UK adspend rose 6.3% year-on-year to reach £23.6bn in 2018, according to the latest Advertising Association/WARC Expenditure Report, with further growth predicted for this year and next.

This marks a record level of investment, and with spending forecast to grow 4.8% in 2019 and 5.5% in 2020, this would push the market's value to over £26bn, completing more than a decade of continuous expansion for the UK advertising industry. (Subscribers can access the full report here.) 

The figures showed the strength and resilience of the UK advertising industry in the face of current political and economic uncertainties, said Stephen Woodford, Chief Executive at the Advertising Association.

“Like all UK industries, we hope to see a positive resolution of the Brexit situation, with business-friendly data, immigration and trade outcomes that could further boost this forecast growth,” he added.

Overall market growth is being driven by increasing spend on search (up 14.3% to £6,656m) and online display advertising (up 21.4% to £5,332m), with further, but milder, growth predicted for 2019 and 2020.
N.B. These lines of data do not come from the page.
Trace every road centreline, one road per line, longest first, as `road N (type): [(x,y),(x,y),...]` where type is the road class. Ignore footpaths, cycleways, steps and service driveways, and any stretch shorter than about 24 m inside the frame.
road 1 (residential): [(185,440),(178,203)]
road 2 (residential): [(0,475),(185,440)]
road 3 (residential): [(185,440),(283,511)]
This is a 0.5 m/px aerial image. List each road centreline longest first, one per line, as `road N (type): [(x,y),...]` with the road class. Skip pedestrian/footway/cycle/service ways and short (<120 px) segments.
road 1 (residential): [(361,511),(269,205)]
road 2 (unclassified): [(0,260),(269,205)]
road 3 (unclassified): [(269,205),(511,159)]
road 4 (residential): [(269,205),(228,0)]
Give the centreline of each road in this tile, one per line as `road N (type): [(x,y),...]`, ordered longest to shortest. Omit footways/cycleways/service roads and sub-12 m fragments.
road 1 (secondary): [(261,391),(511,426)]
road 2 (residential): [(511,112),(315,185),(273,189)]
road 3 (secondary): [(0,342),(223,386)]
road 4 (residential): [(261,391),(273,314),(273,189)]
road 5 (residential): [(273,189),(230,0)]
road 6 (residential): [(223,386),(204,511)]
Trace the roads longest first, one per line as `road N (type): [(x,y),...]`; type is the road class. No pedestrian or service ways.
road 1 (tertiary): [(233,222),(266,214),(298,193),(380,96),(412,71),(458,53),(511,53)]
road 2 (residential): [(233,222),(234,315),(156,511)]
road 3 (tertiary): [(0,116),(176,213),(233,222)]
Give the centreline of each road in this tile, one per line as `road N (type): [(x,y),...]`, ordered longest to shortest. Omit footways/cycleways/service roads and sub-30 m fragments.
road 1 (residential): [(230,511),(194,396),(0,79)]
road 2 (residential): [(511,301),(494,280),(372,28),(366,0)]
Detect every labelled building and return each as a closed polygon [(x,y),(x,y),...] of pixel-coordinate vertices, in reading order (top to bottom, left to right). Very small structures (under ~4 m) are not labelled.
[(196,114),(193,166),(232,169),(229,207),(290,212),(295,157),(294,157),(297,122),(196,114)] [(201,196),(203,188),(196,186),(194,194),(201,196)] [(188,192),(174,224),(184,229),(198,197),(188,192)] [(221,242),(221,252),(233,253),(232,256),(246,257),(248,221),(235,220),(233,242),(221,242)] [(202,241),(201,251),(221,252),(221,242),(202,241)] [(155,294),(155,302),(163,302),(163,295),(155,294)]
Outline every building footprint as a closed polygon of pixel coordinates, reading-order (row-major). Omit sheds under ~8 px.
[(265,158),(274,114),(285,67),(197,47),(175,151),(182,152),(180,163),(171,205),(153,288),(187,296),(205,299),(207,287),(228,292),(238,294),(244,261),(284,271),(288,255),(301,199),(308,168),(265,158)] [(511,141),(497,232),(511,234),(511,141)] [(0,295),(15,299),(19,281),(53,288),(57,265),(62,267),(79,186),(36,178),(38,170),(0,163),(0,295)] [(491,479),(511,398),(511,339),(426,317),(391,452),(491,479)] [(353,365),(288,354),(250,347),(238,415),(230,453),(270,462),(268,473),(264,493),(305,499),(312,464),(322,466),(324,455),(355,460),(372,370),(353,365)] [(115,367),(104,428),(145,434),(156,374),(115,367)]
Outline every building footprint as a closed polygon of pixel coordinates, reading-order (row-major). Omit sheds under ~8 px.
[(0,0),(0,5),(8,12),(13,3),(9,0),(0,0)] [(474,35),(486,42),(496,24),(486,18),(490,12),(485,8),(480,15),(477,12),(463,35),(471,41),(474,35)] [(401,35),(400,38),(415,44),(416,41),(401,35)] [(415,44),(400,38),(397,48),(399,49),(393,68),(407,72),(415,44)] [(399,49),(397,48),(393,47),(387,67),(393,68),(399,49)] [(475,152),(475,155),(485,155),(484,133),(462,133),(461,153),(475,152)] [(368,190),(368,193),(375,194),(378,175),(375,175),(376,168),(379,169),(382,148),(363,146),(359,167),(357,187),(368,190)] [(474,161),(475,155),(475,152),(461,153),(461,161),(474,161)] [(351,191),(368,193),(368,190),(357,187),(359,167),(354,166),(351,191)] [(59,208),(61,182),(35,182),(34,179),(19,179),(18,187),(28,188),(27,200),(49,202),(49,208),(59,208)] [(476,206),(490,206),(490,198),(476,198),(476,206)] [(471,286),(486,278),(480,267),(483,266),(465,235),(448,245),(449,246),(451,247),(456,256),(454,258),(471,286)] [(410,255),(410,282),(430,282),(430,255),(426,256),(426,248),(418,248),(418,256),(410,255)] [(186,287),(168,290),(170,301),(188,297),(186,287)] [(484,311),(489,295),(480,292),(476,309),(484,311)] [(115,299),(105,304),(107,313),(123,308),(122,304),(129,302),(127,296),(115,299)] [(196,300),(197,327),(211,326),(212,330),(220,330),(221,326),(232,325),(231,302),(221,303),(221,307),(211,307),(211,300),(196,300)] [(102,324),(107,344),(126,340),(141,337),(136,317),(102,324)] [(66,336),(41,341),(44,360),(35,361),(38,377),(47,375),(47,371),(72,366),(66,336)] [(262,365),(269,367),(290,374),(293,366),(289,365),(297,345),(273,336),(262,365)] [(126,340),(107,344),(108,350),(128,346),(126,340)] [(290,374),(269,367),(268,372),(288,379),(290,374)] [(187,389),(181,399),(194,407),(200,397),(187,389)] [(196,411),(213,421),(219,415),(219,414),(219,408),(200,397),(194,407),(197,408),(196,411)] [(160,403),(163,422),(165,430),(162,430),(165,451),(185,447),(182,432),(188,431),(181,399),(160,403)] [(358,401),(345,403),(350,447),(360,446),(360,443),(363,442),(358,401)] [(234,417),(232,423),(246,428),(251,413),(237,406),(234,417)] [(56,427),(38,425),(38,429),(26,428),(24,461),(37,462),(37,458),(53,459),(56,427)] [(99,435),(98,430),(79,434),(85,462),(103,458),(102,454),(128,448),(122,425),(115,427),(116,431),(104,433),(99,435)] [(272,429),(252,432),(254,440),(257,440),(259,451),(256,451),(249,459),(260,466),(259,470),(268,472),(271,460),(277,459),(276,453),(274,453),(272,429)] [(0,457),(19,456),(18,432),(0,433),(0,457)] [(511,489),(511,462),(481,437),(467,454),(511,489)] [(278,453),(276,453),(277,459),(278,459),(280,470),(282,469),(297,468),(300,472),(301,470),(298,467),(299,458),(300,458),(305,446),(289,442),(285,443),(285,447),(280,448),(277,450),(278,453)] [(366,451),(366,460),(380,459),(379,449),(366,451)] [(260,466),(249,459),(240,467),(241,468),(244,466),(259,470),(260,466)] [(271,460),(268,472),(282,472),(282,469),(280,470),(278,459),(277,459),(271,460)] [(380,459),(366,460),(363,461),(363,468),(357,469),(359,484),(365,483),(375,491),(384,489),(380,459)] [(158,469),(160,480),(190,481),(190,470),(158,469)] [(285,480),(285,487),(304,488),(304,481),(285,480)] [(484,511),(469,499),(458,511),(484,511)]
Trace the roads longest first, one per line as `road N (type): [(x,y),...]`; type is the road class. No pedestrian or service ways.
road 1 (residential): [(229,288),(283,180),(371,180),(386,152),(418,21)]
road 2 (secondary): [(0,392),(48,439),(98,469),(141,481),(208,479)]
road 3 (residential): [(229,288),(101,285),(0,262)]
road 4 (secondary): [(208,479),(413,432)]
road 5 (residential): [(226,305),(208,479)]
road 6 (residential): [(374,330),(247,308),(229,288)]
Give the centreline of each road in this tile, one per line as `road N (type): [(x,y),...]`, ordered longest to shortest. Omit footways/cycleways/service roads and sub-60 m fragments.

The positive story for online ad formats was reflected across a number of media. Notably high growth was recorded for online radio ad formats, with a year-on-year rise in 2018 of 30.6%. Ad investment in broadcaster video-on-demand (VoD) rose 29.4% to reach £391m, while regional online newsbrands recorded growth of 7.6%.


Radio was also one of only the two traditional formats to register any significant growth, at 5.0%; the other was out of home spending, up 5.7%, with digital OOH spending 14.7% ahead. Print media continued to decline, while TV was flat.

James McDonald, Managing Editor at WARC commented: “Despite most traditional media being stagnant or in decline, the UK’s ad market expanded at its strongest rate since 2015 last year, and the growth is primarily being driven by rapidly rising investment in paid search and online display formats, particularly social media and online video.

“These online components account for just over half of UK advertising spend today, and both are almost entirely data-driven, enabling advertisers to pair their messaging with internet users based on their digital footprint. These tools are also accessible, enabling a long-tail of SMEs to invest, and this has transformed the DNA of advertising in recent years.”